TASK PROMPT
Look through the records below for the line holding "161.9 120.8925 180))". Write it out exactly, with each following line through the line holding "169.43 99.89 -90))".

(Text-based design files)
= = = =

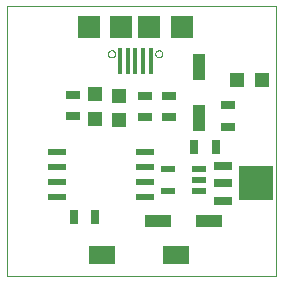
<source format=gtp>
G75*
%MOIN*%
%OFA0B0*%
%FSLAX25Y25*%
%IPPOS*%
%LPD*%
%AMOC8*
5,1,8,0,0,1.08239X$1,22.5*
%
%ADD10C,0.00000*%
%ADD11R,0.04724X0.03150*%
%ADD12R,0.04200X0.08600*%
%ADD13R,0.03150X0.04724*%
%ADD14R,0.04724X0.04724*%
%ADD15R,0.04724X0.02165*%
%ADD16R,0.09055X0.06299*%
%ADD17R,0.01575X0.09055*%
%ADD18R,0.07480X0.07480*%
%ADD19R,0.08600X0.04200*%
%ADD20R,0.06100X0.02100*%
%ADD21R,0.05906X0.03150*%
%ADD22R,0.11811X0.11811*%
D10*
X0007800Y0007420D02*
X0007800Y0097421D01*
X0097681Y0097421D01*
X0097681Y0007420D01*
X0007800Y0007420D01*
X0041555Y0081555D02*
X0041557Y0081624D01*
X0041563Y0081692D01*
X0041573Y0081760D01*
X0041587Y0081827D01*
X0041605Y0081894D01*
X0041626Y0081959D01*
X0041652Y0082023D01*
X0041681Y0082085D01*
X0041713Y0082145D01*
X0041749Y0082204D01*
X0041789Y0082260D01*
X0041831Y0082314D01*
X0041877Y0082365D01*
X0041926Y0082414D01*
X0041977Y0082460D01*
X0042031Y0082502D01*
X0042087Y0082542D01*
X0042145Y0082578D01*
X0042206Y0082610D01*
X0042268Y0082639D01*
X0042332Y0082665D01*
X0042397Y0082686D01*
X0042464Y0082704D01*
X0042531Y0082718D01*
X0042599Y0082728D01*
X0042667Y0082734D01*
X0042736Y0082736D01*
X0042805Y0082734D01*
X0042873Y0082728D01*
X0042941Y0082718D01*
X0043008Y0082704D01*
X0043075Y0082686D01*
X0043140Y0082665D01*
X0043204Y0082639D01*
X0043266Y0082610D01*
X0043326Y0082578D01*
X0043385Y0082542D01*
X0043441Y0082502D01*
X0043495Y0082460D01*
X0043546Y0082414D01*
X0043595Y0082365D01*
X0043641Y0082314D01*
X0043683Y0082260D01*
X0043723Y0082204D01*
X0043759Y0082145D01*
X0043791Y0082085D01*
X0043820Y0082023D01*
X0043846Y0081959D01*
X0043867Y0081894D01*
X0043885Y0081827D01*
X0043899Y0081760D01*
X0043909Y0081692D01*
X0043915Y0081624D01*
X0043917Y0081555D01*
X0043915Y0081486D01*
X0043909Y0081418D01*
X0043899Y0081350D01*
X0043885Y0081283D01*
X0043867Y0081216D01*
X0043846Y0081151D01*
X0043820Y0081087D01*
X0043791Y0081025D01*
X0043759Y0080964D01*
X0043723Y0080906D01*
X0043683Y0080850D01*
X0043641Y0080796D01*
X0043595Y0080745D01*
X0043546Y0080696D01*
X0043495Y0080650D01*
X0043441Y0080608D01*
X0043385Y0080568D01*
X0043327Y0080532D01*
X0043266Y0080500D01*
X0043204Y0080471D01*
X0043140Y0080445D01*
X0043075Y0080424D01*
X0043008Y0080406D01*
X0042941Y0080392D01*
X0042873Y0080382D01*
X0042805Y0080376D01*
X0042736Y0080374D01*
X0042667Y0080376D01*
X0042599Y0080382D01*
X0042531Y0080392D01*
X0042464Y0080406D01*
X0042397Y0080424D01*
X0042332Y0080445D01*
X0042268Y0080471D01*
X0042206Y0080500D01*
X0042145Y0080532D01*
X0042087Y0080568D01*
X0042031Y0080608D01*
X0041977Y0080650D01*
X0041926Y0080696D01*
X0041877Y0080745D01*
X0041831Y0080796D01*
X0041789Y0080850D01*
X0041749Y0080906D01*
X0041713Y0080964D01*
X0041681Y0081025D01*
X0041652Y0081087D01*
X0041626Y0081151D01*
X0041605Y0081216D01*
X0041587Y0081283D01*
X0041573Y0081350D01*
X0041563Y0081418D01*
X0041557Y0081486D01*
X0041555Y0081555D01*
X0057303Y0081555D02*
X0057305Y0081624D01*
X0057311Y0081692D01*
X0057321Y0081760D01*
X0057335Y0081827D01*
X0057353Y0081894D01*
X0057374Y0081959D01*
X0057400Y0082023D01*
X0057429Y0082085D01*
X0057461Y0082145D01*
X0057497Y0082204D01*
X0057537Y0082260D01*
X0057579Y0082314D01*
X0057625Y0082365D01*
X0057674Y0082414D01*
X0057725Y0082460D01*
X0057779Y0082502D01*
X0057835Y0082542D01*
X0057893Y0082578D01*
X0057954Y0082610D01*
X0058016Y0082639D01*
X0058080Y0082665D01*
X0058145Y0082686D01*
X0058212Y0082704D01*
X0058279Y0082718D01*
X0058347Y0082728D01*
X0058415Y0082734D01*
X0058484Y0082736D01*
X0058553Y0082734D01*
X0058621Y0082728D01*
X0058689Y0082718D01*
X0058756Y0082704D01*
X0058823Y0082686D01*
X0058888Y0082665D01*
X0058952Y0082639D01*
X0059014Y0082610D01*
X0059074Y0082578D01*
X0059133Y0082542D01*
X0059189Y0082502D01*
X0059243Y0082460D01*
X0059294Y0082414D01*
X0059343Y0082365D01*
X0059389Y0082314D01*
X0059431Y0082260D01*
X0059471Y0082204D01*
X0059507Y0082145D01*
X0059539Y0082085D01*
X0059568Y0082023D01*
X0059594Y0081959D01*
X0059615Y0081894D01*
X0059633Y0081827D01*
X0059647Y0081760D01*
X0059657Y0081692D01*
X0059663Y0081624D01*
X0059665Y0081555D01*
X0059663Y0081486D01*
X0059657Y0081418D01*
X0059647Y0081350D01*
X0059633Y0081283D01*
X0059615Y0081216D01*
X0059594Y0081151D01*
X0059568Y0081087D01*
X0059539Y0081025D01*
X0059507Y0080964D01*
X0059471Y0080906D01*
X0059431Y0080850D01*
X0059389Y0080796D01*
X0059343Y0080745D01*
X0059294Y0080696D01*
X0059243Y0080650D01*
X0059189Y0080608D01*
X0059133Y0080568D01*
X0059075Y0080532D01*
X0059014Y0080500D01*
X0058952Y0080471D01*
X0058888Y0080445D01*
X0058823Y0080424D01*
X0058756Y0080406D01*
X0058689Y0080392D01*
X0058621Y0080382D01*
X0058553Y0080376D01*
X0058484Y0080374D01*
X0058415Y0080376D01*
X0058347Y0080382D01*
X0058279Y0080392D01*
X0058212Y0080406D01*
X0058145Y0080424D01*
X0058080Y0080445D01*
X0058016Y0080471D01*
X0057954Y0080500D01*
X0057893Y0080532D01*
X0057835Y0080568D01*
X0057779Y0080608D01*
X0057725Y0080650D01*
X0057674Y0080696D01*
X0057625Y0080745D01*
X0057579Y0080796D01*
X0057537Y0080850D01*
X0057497Y0080906D01*
X0057461Y0080964D01*
X0057429Y0081025D01*
X0057400Y0081087D01*
X0057374Y0081151D01*
X0057353Y0081216D01*
X0057335Y0081283D01*
X0057321Y0081350D01*
X0057311Y0081418D01*
X0057305Y0081486D01*
X0057303Y0081555D01*
D11*
X0053800Y0067463D03*
X0053800Y0060377D03*
X0061800Y0060377D03*
X0061800Y0067463D03*
X0081430Y0064413D03*
X0081430Y0057327D03*
X0029800Y0060877D03*
X0029800Y0067963D03*
D12*
X0071810Y0060030D03*
X0071810Y0077030D03*
D13*
X0070380Y0050656D03*
X0077467Y0050656D03*
X0037233Y0027060D03*
X0030147Y0027060D03*
D14*
X0045300Y0059386D03*
X0037200Y0059786D03*
X0037200Y0068054D03*
X0045300Y0067654D03*
X0084572Y0072708D03*
X0092839Y0072708D03*
D15*
X0071919Y0043250D03*
X0071919Y0039510D03*
X0071919Y0035770D03*
X0061682Y0035770D03*
X0061682Y0043250D03*
D16*
X0064302Y0014520D03*
X0039498Y0014520D03*
D17*
X0045492Y0079291D03*
X0048051Y0079291D03*
X0050610Y0079291D03*
X0053169Y0079291D03*
X0055728Y0079291D03*
D18*
X0055334Y0090610D03*
X0045886Y0090610D03*
X0035059Y0090610D03*
X0066161Y0090610D03*
D19*
X0058300Y0025920D03*
X0075300Y0025920D03*
D20*
X0053900Y0033920D03*
X0053900Y0038920D03*
X0053900Y0043920D03*
X0053900Y0048920D03*
X0024700Y0048920D03*
X0024700Y0043920D03*
X0024700Y0038920D03*
X0024700Y0033920D03*
D21*
X0079910Y0032514D03*
X0079910Y0038420D03*
X0079910Y0044326D03*
D22*
X0090934Y0038420D03*
M02*

</source>
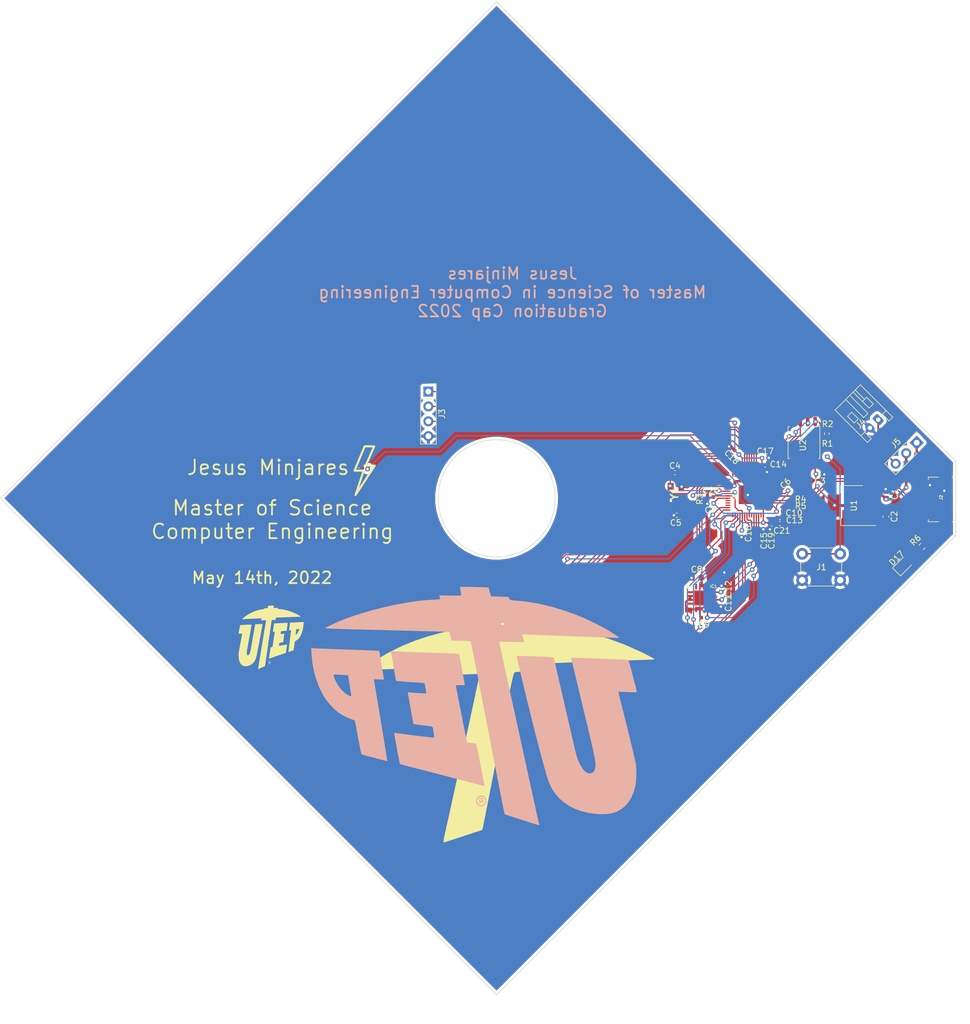
<source format=kicad_pcb>
(kicad_pcb (version 20211014) (generator pcbnew)

  (general
    (thickness 1.6)
  )

  (paper "A4")
  (layers
    (0 "F.Cu" signal)
    (31 "B.Cu" signal)
    (32 "B.Adhes" user "B.Adhesive")
    (33 "F.Adhes" user "F.Adhesive")
    (34 "B.Paste" user)
    (35 "F.Paste" user)
    (36 "B.SilkS" user "B.Silkscreen")
    (37 "F.SilkS" user "F.Silkscreen")
    (38 "B.Mask" user)
    (39 "F.Mask" user)
    (40 "Dwgs.User" user "User.Drawings")
    (41 "Cmts.User" user "User.Comments")
    (42 "Eco1.User" user "User.Eco1")
    (43 "Eco2.User" user "User.Eco2")
    (44 "Edge.Cuts" user)
    (45 "Margin" user)
    (46 "B.CrtYd" user "B.Courtyard")
    (47 "F.CrtYd" user "F.Courtyard")
    (48 "B.Fab" user)
    (49 "F.Fab" user)
    (50 "User.1" user)
    (51 "User.2" user)
    (52 "User.3" user)
    (53 "User.4" user)
    (54 "User.5" user)
    (55 "User.6" user)
    (56 "User.7" user)
    (57 "User.8" user)
    (58 "User.9" user)
  )

  (setup
    (pad_to_mask_clearance 0)
    (pcbplotparams
      (layerselection 0x00010fc_ffffffff)
      (disableapertmacros false)
      (usegerberextensions false)
      (usegerberattributes true)
      (usegerberadvancedattributes true)
      (creategerberjobfile true)
      (svguseinch false)
      (svgprecision 6)
      (excludeedgelayer true)
      (plotframeref false)
      (viasonmask false)
      (mode 1)
      (useauxorigin false)
      (hpglpennumber 1)
      (hpglpenspeed 20)
      (hpglpendiameter 15.000000)
      (dxfpolygonmode true)
      (dxfimperialunits true)
      (dxfusepcbnewfont true)
      (psnegative false)
      (psa4output false)
      (plotreference true)
      (plotvalue true)
      (plotinvisibletext false)
      (sketchpadsonfab false)
      (subtractmaskfromsilk false)
      (outputformat 1)
      (mirror false)
      (drillshape 1)
      (scaleselection 1)
      (outputdirectory "")
    )
  )

  (net 0 "")
  (net 1 "+3V3")
  (net 2 "Net-(D17-Pad2)")
  (net 3 "/XOUT")
  (net 4 "Net-(C5-Pad1)")
  (net 5 "/QSPI_SS")
  (net 6 "/~USB_BOOT")
  (net 7 "/USB_D-")
  (net 8 "Net-(IC2-Pad46)")
  (net 9 "/USB_D+")
  (net 10 "Net-(IC2-Pad47)")
  (net 11 "unconnected-(IC2-Pad2)")
  (net 12 "unconnected-(IC2-Pad3)")
  (net 13 "/OLED_SDA")
  (net 14 "/OLED_SCL")
  (net 15 "/LED0")
  (net 16 "/LED1")
  (net 17 "/LED2")
  (net 18 "/LED3")
  (net 19 "/LED5")
  (net 20 "/LED6")
  (net 21 "/LED7")
  (net 22 "/LED8")
  (net 23 "/LED9")
  (net 24 "/LED10")
  (net 25 "/LED11")
  (net 26 "/LED12")
  (net 27 "GND")
  (net 28 "/XIN")
  (net 29 "+1V1")
  (net 30 "unconnected-(IC2-Pad24)")
  (net 31 "unconnected-(IC2-Pad25)")
  (net 32 "unconnected-(IC2-Pad26)")
  (net 33 "/LED13")
  (net 34 "/LED14")
  (net 35 "/LED15")
  (net 36 "/LED16")
  (net 37 "/LED17")
  (net 38 "/LED18")
  (net 39 "/LED19")
  (net 40 "/LED20")
  (net 41 "unconnected-(IC2-Pad37)")
  (net 42 "/X_Axis")
  (net 43 "/Y_Axis")
  (net 44 "/Z_Axis")
  (net 45 "unconnected-(IC2-Pad41)")
  (net 46 "/QSPI_SD3")
  (net 47 "/QSPI_SCLK")
  (net 48 "/QSPI_SD0")
  (net 49 "/QSPI_SD2")
  (net 50 "/QSPI_SD1")
  (net 51 "VBUS")
  (net 52 "/LED4")
  (net 53 "unconnected-(J2-Pad4)")
  (net 54 "unconnected-(IC1-Pad1)")
  (net 55 "unconnected-(IC1-Pad4)")
  (net 56 "unconnected-(IC1-Pad9)")
  (net 57 "unconnected-(IC1-Pad11)")
  (net 58 "unconnected-(IC1-Pad13)")
  (net 59 "unconnected-(IC1-Pad16)")
  (net 60 "unconnected-(IC1-Pad17)")
  (net 61 "/USB_5V")
  (net 62 "/Bat")

  (footprint "Resistor_SMD:R_0402_1005Metric" (layer "F.Cu") (at 160 100.62 -90))

  (footprint "Capacitor_SMD:C_0603_1608Metric" (layer "F.Cu") (at 193.03 99.7575 90))

  (footprint "Capacitor_SMD:C_0402_1005Metric" (layer "F.Cu") (at 164.9 118.43 -90))

  (footprint "Capacitor_SMD:C_0402_1005Metric" (layer "F.Cu") (at 162.9675 100.29 180))

  (footprint "Resistor_SMD:R_0201_0603Metric" (layer "F.Cu") (at 176.5275 101.85 180))

  (footprint "LED_SMD:LED_0805_2012Metric" (layer "F.Cu") (at 195.994571 111.895429 45))

  (footprint "Resistor_SMD:R_0402_1005Metric" (layer "F.Cu") (at 182.8775 92.79 90))

  (footprint "LED_SMD:LED_0805_2012Metric" (layer "F.Cu") (at 124.684571 138.335429 45))

  (footprint "LED_SMD:LED_0805_2012Metric" (layer "F.Cu") (at 128.2825 122.02))

  (footprint "Capacitor_SMD:C_0402_1005Metric" (layer "F.Cu") (at 161.9 120.8925 180))

  (footprint "Button_Switch_THT:SW_PUSH_6mm" (layer "F.Cu") (at 178.67 109.99))

  (footprint "UTEP:utep_logo" (layer "F.Cu") (at 128.51 139.8))

  (footprint "Resistor_SMD:R_0603_1608Metric" (layer "F.Cu") (at 199.15 108.74 -135))

  (footprint "LED_SMD:LED_0805_2012Metric" (layer "F.Cu") (at 119.78 126.51 90))

  (footprint "Capacitor_SMD:C_0402_1005Metric" (layer "F.Cu") (at 174.86 103.78))

  (footprint "Capacitor_SMD:C_0402_1005Metric" (layer "F.Cu") (at 173.1 105.22 -90))

  (footprint "Bolt:bolt" (layer "F.Cu") (at 103.87 95.77))

  (footprint "Capacitor_SMD:C_0402_1005Metric" (layer "F.Cu") (at 168.31 106.53 -90))

  (footprint "Resistor_SMD:R_0201_0603Metric" (layer "F.Cu") (at 176.53 100.88 180))

  (footprint "Connector_PinSocket_2.54mm:PinSocket_1x04_P2.54mm_Vertical" (layer "F.Cu") (at 114.765 82.26))

  (footprint "Package_TO_SOT_SMD:SOT-223-3_TabPin2" (layer "F.Cu") (at 187.18 101.7375 180))

  (footprint "UTEP:utep" (layer "F.Cu") (at 87.87 124.27))

  (footprint "Capacitor_SMD:C_0402_1005Metric" (layer "F.Cu") (at 176.65 98.8 45))

  (footprint "LED_SMD:LED_0805_2012Metric" (layer "F.Cu") (at 133.44 126.2675 90))

  (footprint "Capacitor_SMD:C_0402_1005Metric" (layer "F.Cu") (at 156.92 96.1))

  (footprint "LED_SMD:LED_0805_2012Metric" (layer "F.Cu") (at 126.134571 130.475429 45))

  (footprint "Capacitor_SMD:C_0402_1005Metric" (layer "F.Cu") (at 172.36 93.61))

  (footprint "LED_SMD:LED_0805_2012Metric" (layer "F.Cu") (at 147.2825 126.94))

  (footprint "RP2040 Pico:QFN40P700X700X90-57N-D" (layer "F.Cu") (at 169.43 99.89 -90))

  (footprint "Capacitor_SMD:C_0402_1005Metric" (layer "F.Cu") (at 172.01 105.24 -90))

  (footprint "Capacitor_SMD:C_0402_1005Metric" (layer "F.Cu") (at 174.86 102.75))

  (footprint "LED_SMD:LED_0805_2012Metric" (layer "F.Cu") (at 126.5 126.3975 90))

  (footprint "LED_SMD:LED_0805_2012Metric" (layer "F.Cu") (at 123.984571 142.155429 45))

  (footprint "Resistor_SMD:R_0402_1005Metric" (layer "F.Cu") (at 182.8775 89.45 90))

  (footprint "Capacitor_SMD:C_0402_1005Metric" (layer "F.Cu") (at 167.45 92.63 135))

  (footprint "Capacitor_SMD:C_0603_1608Metric" (layer "F.Cu") (at 160.6225 114.085))

  (footprint "Capacitor_SMD:C_0402_1005Metric" (layer "F.Cu") (at 162.9775 101.37 180))

  (footprint "LED_SMD:LED_0805_2012Metric" (layer "F.Cu") (at 122.41 150.69 45))

  (footprint "LED_SMD:LED_0805_2012Metric" (layer "F.Cu") (at 136.75 126.12 90))

  (footprint "LED_SMD:LED_0402_1005Metric" (layer "F.Cu") (at 103.95 95.29))

  (footprint "LED_SMD:LED_0805_2012Metric" (layer "F.Cu")
    (tedit 5F68FEF1) (tstamp 8dccda7f-6437-4574-b926-8da9cf39dd58)
    (at 125.32 134.35 45)
    (descr "LED SMD 0805 (2012 Metric), square (rectangular) end terminal, IPC_7351 nominal, (Body size source: https://docs.google.com/spreadsheets/d/1BsfQQcO9C6DZCsRaXUlFlo91Tg2WpOkGARC1WS5S8t0/edit?usp=sharing), generated with kicad-footprint-generator")
    (tags "LED")
    (property "Sheetfile" "Graduation Cap.kicad_sch")
    (property "Sheetname" "")
    (path "/28bedc2f-a4c5-4174-81ed-2d2b0922db35")
    (attr smd)
    (fp_text reference "D14" (at 0 -1.65 45) (layer "F.SilkS")
      (effects (font (size 1 1) (thickness 0.15)))
      (tstamp 5b80aa80-2aa5-4c3a-af95-0fbfb43dd6bf)
    )
    (fp_text value "LED" (at 0 1.65 45) (layer "F.Fab")
      (effects (font (size 1 1) (thickness 0.15)))
      (tstamp 6d972437-8279-4b2b-a37e-de2c230a1ff4)
    )
    (fp_text user "${REFERENCE}" (at 0 0 45) (layer "F.Fab")
      (effects (font (size 0.5 0.5) (thickness 0.08)))
      (tstamp af80b04b-a0ec-4d0f-8b87-0b1f8854605d)
    )
    (fp_line (start -1.685 0.96) (end 1 0.96) (layer "F.SilkS") (width 0.12) (tstamp 1ef59da3-30a4-4fa0-bd0b-68b312db55e6))
    (fp_line (start -1.685 -0.96) (end -1.685 0.96) (layer "F.SilkS") (width 0.12) (tstamp a2496630-321b-4eaf-8289-d5a45eab0bf1))
    (fp_line (start 1 -0.96) (end -1.685 -0.96) (layer "F.SilkS") (width 0.12) (tstamp a5a6d870-0162-481e-a6c7-241b0f7ec531))
    (fp_line (start -1.68 -0.95) (end 1.68 -0.95) (layer "F.CrtYd") (width 0.05) (tstamp 46183032-4b93-46ec-aa01-dfd8bf497bd1))
    (fp_line (start -1.68 0.95) (end -1.68 -0.95) (layer "F.CrtYd") (width 0.05) (tstamp 5f822f33-c1e0-4234-9bee-d4bc622cf7a0))
    (fp_line (start 1.68 0.95) (end -1.68 0.95) (layer "F.CrtYd") (width 0.05) (tstamp 6b6427b7-0eef-47d3-8f42-432c0d4eeccf))
    (fp_line (start 1.68 -0.95) (end 1.68 0.95) (layer "F.CrtYd") (width 0.05) (tstamp b8b479bb-caf0-
... [567424 chars truncated]
</source>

= = = =

TASK RESULT
  (footprint "Capacitor_SMD:C_0402_1005Metric" (layer "F.Cu") (at 161.9 120.8925 180))

  (footprint "Button_Switch_THT:SW_PUSH_6mm" (layer "F.Cu") (at 178.67 109.99))

  (footprint "UTEP:utep_logo" (layer "F.Cu") (at 128.51 139.8))

  (footprint "Resistor_SMD:R_0603_1608Metric" (layer "F.Cu") (at 199.15 108.74 -135))

  (footprint "LED_SMD:LED_0805_2012Metric" (layer "F.Cu") (at 119.78 126.51 90))

  (footprint "Capacitor_SMD:C_0402_1005Metric" (layer "F.Cu") (at 174.86 103.78))

  (footprint "Capacitor_SMD:C_0402_1005Metric" (layer "F.Cu") (at 173.1 105.22 -90))

  (footprint "Bolt:bolt" (layer "F.Cu") (at 103.87 95.77))

  (footprint "Capacitor_SMD:C_0402_1005Metric" (layer "F.Cu") (at 168.31 106.53 -90))

  (footprint "Resistor_SMD:R_0201_0603Metric" (layer "F.Cu") (at 176.53 100.88 180))

  (footprint "Connector_PinSocket_2.54mm:PinSocket_1x04_P2.54mm_Vertical" (layer "F.Cu") (at 114.765 82.26))

  (footprint "Package_TO_SOT_SMD:SOT-223-3_TabPin2" (layer "F.Cu") (at 187.18 101.7375 180))

  (footprint "UTEP:utep" (layer "F.Cu") (at 87.87 124.27))

  (footprint "Capacitor_SMD:C_0402_1005Metric" (layer "F.Cu") (at 176.65 98.8 45))

  (footprint "LED_SMD:LED_0805_2012Metric" (layer "F.Cu") (at 133.44 126.2675 90))

  (footprint "Capacitor_SMD:C_0402_1005Metric" (layer "F.Cu") (at 156.92 96.1))

  (footprint "LED_SMD:LED_0805_2012Metric" (layer "F.Cu") (at 126.134571 130.475429 45))

  (footprint "Capacitor_SMD:C_0402_1005Metric" (layer "F.Cu") (at 172.36 93.61))

  (footprint "LED_SMD:LED_0805_2012Metric" (layer "F.Cu") (at 147.2825 126.94))

  (footprint "RP2040 Pico:QFN40P700X700X90-57N-D" (layer "F.Cu") (at 169.43 99.89 -90))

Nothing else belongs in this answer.